= Written exercise A =
Rewrite the records from their first line through the line containing "cyan semicircle at (79, 414): moved 3 px up", replacing "brown square" with "tan square" and keeping everything else the same.
+ + + + + + +
Screw you, Empire Of The Sun and EMI. Screw you with bells on.

What unmitigated dickhead is running music publishing at EMI Music at the moment?

I heard a track on the radio last week. Rare because I don’t often listen to live radio. Indeed I’m one of those cash rich and completely hidden customers — a growing trend. My dollars, combined with the dollars of my friends and colleagues who also don’t bother with ‘live’ anymore, are significant.

I heard a tune and I though, ‘Right, this is a time for Shazam!’

And woosh.

I shazamed the track. I dialed 2580 and let the handset sit there listening for 30 seconds before Shazam disconnected. 10 seconds later I had the tune.

Walking On a Dream by Empire of the Sun.


The radio presenter said words to the effect of the track being ‘released’ toward the end of February.

Bollocks to that I thought. I’ll go and download it.

Two days later I hit up iTunes.

All I can find is the music video.

True enough, the total dicks at EMI have held it back. It’s not available for me to download.

I can get the £1.89 music video. I don’t want that. I want the audio. I don’t want my iPhone to come alive with video whenever I play the song. No. I want a download.

But I can’t have it.

I can’t have it because some total DICK at EMI has decided to put a ‘release date’ on that track.

They’ve given it to radio stations to ‘generate buzz’.

And now I have to wait 2 or 3 weeks.

Well I say screw you.

Screw you with BELLS on.

Here I am, a customer, ready to buy — and you’re choosing not to sell.

That, Mr EMI, is a dickhead practice from a dickhead era from YEARS ago.

Therefore rest assured that I won’t be buying the video track. Or the audio.

I definitely won’t be buying it.

It wasn’t THAT important to me. I was interested, I quite liked the tune. I was generally up for opening my wallet to the tune of, what, £50 quid over two years — provided your artist came up with the goods over the year.

But your bollocks release date? Your bollocks ‘authority’. Your ‘NO YOU CAN’T HAVE IT YET’ position is ridiculous.

Let me point out that in 30 seconds, I could download the video, rip the audio and have it up on a sharing site — or Youtube or the like — within another 60 seconds. Don’t you GET this? I could simply go and get it for free.

Yet here I was.

Here I was ready to give you some cash. To encourage your innovation and move to digital.

But no. I won’t be downloading it, I won’t be copying it illegally, I won’t be ripping it.

But there’s a million others that will be.

In fact I’m willing to bet that if I asked for it on Twitter, 10 people would send me a link to download within 10 seconds.

You simply don’t get it, do you? Digital demand finds a way.

And I feel better now.

And relax….

By Ewan

Ewan is Founder and Editor of Mobile Industry Review. He writes about a wide variety of industry issues and is usually active on Twitter most days. You can read more about him or reach him with these details.

29 replies on “Screw you, Empire Of The Sun and EMI. Screw you with bells on.”

But, don't you understand? If it is played for weeks on end on the radio, once it's released it will go STRAIGHT to the top of the “Hit Parade”.

No matter that it will disappear shortly after that. Everyone at EMI can congratulate themselves on having another “spontaneous” number 1.
+ + + + + + +
= Written exercise B =
In the rant about EMI, what number did the writer dial to use Shazam?

= Data supplied =
+ + + + + + +
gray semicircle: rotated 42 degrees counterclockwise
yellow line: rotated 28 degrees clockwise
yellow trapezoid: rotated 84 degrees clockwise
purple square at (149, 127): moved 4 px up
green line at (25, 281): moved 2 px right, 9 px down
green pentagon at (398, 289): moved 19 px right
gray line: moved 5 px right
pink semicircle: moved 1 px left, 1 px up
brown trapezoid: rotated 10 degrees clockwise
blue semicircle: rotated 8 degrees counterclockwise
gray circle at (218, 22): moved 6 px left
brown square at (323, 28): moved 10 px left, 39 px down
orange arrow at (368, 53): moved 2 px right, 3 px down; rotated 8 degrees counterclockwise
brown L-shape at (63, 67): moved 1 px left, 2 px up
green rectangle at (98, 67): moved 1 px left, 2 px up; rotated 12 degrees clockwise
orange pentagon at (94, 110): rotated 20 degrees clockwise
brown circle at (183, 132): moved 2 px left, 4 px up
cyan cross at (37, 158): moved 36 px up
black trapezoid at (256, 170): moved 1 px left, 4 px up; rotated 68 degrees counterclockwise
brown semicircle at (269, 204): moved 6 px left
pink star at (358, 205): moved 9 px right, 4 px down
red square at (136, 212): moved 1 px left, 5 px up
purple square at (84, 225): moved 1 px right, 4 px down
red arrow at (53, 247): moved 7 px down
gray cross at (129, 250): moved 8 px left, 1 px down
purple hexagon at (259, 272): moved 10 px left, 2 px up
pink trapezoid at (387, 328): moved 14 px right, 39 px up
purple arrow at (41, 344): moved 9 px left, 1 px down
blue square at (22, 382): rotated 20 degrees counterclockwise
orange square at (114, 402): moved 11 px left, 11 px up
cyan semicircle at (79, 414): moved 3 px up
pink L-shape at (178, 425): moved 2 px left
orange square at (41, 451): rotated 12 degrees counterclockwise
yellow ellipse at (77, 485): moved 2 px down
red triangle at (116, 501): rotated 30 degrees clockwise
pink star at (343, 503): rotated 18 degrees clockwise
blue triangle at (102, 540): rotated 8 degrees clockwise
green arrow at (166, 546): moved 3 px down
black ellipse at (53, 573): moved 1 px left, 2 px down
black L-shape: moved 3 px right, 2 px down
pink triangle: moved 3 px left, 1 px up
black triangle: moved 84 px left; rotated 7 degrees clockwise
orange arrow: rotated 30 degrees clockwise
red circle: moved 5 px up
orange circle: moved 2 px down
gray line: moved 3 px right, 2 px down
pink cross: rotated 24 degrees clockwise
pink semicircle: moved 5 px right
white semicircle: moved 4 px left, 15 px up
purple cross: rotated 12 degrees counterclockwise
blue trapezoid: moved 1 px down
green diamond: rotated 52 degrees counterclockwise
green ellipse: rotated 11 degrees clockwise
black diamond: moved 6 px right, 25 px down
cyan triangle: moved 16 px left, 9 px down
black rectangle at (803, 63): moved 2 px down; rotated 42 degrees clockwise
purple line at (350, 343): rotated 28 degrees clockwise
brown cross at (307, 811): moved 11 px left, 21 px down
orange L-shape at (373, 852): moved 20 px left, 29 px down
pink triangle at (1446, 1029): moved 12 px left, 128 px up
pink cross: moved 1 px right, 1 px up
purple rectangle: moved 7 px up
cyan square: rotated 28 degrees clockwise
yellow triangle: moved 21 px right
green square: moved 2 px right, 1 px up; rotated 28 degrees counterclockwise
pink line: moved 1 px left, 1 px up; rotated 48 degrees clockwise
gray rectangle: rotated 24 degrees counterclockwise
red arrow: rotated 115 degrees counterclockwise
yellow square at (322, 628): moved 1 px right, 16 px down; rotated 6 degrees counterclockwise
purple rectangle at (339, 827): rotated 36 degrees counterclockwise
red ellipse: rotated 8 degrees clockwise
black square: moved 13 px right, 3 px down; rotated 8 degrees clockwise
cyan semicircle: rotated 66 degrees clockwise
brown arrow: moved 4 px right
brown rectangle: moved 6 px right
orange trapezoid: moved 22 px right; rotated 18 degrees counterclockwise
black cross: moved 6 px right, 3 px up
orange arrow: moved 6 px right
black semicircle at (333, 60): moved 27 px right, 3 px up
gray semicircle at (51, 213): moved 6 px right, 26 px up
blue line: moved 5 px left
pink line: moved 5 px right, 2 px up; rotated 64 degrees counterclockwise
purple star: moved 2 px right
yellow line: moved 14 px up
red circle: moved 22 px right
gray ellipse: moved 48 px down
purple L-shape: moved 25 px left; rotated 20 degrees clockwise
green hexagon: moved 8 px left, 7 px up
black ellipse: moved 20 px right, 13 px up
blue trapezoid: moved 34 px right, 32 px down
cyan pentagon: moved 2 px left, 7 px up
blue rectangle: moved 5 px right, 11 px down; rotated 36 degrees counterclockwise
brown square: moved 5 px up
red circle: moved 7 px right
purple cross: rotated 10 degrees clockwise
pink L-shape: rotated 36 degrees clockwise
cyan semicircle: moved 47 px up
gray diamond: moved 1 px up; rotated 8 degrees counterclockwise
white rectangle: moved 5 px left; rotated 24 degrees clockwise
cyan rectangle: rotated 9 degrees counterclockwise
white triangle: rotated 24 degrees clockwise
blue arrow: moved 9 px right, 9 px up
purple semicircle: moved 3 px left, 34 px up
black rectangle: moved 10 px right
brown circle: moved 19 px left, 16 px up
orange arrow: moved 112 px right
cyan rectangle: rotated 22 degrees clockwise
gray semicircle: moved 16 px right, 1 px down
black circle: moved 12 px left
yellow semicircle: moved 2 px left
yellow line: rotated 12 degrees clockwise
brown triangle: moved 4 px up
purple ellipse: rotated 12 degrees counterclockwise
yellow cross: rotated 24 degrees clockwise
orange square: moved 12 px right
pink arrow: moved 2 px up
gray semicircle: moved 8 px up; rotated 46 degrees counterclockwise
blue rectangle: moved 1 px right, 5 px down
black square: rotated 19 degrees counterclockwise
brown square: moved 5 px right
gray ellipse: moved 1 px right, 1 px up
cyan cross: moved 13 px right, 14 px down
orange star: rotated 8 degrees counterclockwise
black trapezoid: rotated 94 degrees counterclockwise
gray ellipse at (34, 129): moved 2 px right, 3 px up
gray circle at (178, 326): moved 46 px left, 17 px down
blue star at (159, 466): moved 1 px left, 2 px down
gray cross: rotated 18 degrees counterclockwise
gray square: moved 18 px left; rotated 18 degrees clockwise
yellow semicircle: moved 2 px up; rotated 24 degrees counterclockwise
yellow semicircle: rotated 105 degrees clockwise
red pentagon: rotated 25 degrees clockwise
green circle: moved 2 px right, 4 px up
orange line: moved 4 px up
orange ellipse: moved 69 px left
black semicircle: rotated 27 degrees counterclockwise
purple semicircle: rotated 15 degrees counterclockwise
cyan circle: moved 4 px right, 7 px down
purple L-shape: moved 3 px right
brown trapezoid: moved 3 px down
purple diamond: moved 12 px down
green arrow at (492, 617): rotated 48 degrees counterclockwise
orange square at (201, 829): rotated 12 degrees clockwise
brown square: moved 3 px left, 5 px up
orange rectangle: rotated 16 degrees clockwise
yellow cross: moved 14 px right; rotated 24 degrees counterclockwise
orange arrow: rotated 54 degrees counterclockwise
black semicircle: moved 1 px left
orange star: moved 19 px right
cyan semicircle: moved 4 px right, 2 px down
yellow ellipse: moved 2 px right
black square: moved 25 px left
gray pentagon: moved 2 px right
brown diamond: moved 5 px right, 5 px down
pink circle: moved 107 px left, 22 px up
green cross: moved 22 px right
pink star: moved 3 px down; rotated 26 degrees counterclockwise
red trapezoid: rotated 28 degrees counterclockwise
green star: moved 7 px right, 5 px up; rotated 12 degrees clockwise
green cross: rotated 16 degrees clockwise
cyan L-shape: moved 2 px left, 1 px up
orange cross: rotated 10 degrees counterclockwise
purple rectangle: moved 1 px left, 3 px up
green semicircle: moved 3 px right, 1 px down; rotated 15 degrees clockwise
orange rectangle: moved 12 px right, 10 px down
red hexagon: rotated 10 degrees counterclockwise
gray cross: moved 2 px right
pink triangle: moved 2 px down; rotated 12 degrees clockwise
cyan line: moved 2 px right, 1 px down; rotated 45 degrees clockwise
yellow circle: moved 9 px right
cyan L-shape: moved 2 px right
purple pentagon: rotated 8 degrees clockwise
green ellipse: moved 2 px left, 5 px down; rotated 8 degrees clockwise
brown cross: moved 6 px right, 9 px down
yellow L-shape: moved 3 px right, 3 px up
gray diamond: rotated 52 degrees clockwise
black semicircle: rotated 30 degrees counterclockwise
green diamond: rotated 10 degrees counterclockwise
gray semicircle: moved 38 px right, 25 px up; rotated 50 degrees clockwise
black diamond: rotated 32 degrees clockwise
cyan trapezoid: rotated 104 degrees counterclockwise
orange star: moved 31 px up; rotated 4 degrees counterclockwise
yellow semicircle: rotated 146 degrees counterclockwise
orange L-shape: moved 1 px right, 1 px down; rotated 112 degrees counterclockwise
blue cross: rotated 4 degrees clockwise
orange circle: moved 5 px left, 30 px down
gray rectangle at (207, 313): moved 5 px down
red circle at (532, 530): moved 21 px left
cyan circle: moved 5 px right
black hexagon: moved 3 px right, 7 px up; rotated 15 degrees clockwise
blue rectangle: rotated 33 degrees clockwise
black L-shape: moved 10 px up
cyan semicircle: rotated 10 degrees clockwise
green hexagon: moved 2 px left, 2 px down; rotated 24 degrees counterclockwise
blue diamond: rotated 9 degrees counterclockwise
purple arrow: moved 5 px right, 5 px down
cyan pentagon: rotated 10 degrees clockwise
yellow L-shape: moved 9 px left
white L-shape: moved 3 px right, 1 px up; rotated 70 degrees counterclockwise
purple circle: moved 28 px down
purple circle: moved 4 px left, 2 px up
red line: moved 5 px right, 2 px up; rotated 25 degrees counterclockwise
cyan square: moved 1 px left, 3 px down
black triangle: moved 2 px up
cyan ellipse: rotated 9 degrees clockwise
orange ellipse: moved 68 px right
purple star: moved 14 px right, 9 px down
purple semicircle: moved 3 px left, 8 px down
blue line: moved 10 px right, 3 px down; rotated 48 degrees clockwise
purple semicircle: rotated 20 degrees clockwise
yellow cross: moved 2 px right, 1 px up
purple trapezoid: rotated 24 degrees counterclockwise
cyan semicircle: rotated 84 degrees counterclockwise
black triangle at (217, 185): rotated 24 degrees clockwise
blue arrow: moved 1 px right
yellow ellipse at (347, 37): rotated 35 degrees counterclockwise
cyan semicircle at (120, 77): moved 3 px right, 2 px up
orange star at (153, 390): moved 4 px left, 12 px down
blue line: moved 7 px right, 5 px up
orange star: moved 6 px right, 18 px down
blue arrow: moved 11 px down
+ + + + + + +
= Written reply A =
gray semicircle: rotated 42 degrees counterclockwise
yellow line: rotated 28 degrees clockwise
yellow trapezoid: rotated 84 degrees clockwise
purple square at (149, 127): moved 4 px up
green line at (25, 281): moved 2 px right, 9 px down
green pentagon at (398, 289): moved 19 px right
gray line: moved 5 px right
pink semicircle: moved 1 px left, 1 px up
brown trapezoid: rotated 10 degrees clockwise
blue semicircle: rotated 8 degrees counterclockwise
gray circle at (218, 22): moved 6 px left
tan square at (323, 28): moved 10 px left, 39 px down
orange arrow at (368, 53): moved 2 px right, 3 px down; rotated 8 degrees counterclockwise
brown L-shape at (63, 67): moved 1 px left, 2 px up
green rectangle at (98, 67): moved 1 px left, 2 px up; rotated 12 degrees clockwise
orange pentagon at (94, 110): rotated 20 degrees clockwise
brown circle at (183, 132): moved 2 px left, 4 px up
cyan cross at (37, 158): moved 36 px up
black trapezoid at (256, 170): moved 1 px left, 4 px up; rotated 68 degrees counterclockwise
brown semicircle at (269, 204): moved 6 px left
pink star at (358, 205): moved 9 px right, 4 px down
red square at (136, 212): moved 1 px left, 5 px up
purple square at (84, 225): moved 1 px right, 4 px down
red arrow at (53, 247): moved 7 px down
gray cross at (129, 250): moved 8 px left, 1 px down
purple hexagon at (259, 272): moved 10 px left, 2 px up
pink trapezoid at (387, 328): moved 14 px right, 39 px up
purple arrow at (41, 344): moved 9 px left, 1 px down
blue square at (22, 382): rotated 20 degrees counterclockwise
orange square at (114, 402): moved 11 px left, 11 px up
cyan semicircle at (79, 414): moved 3 px up

= Written reply B =
2580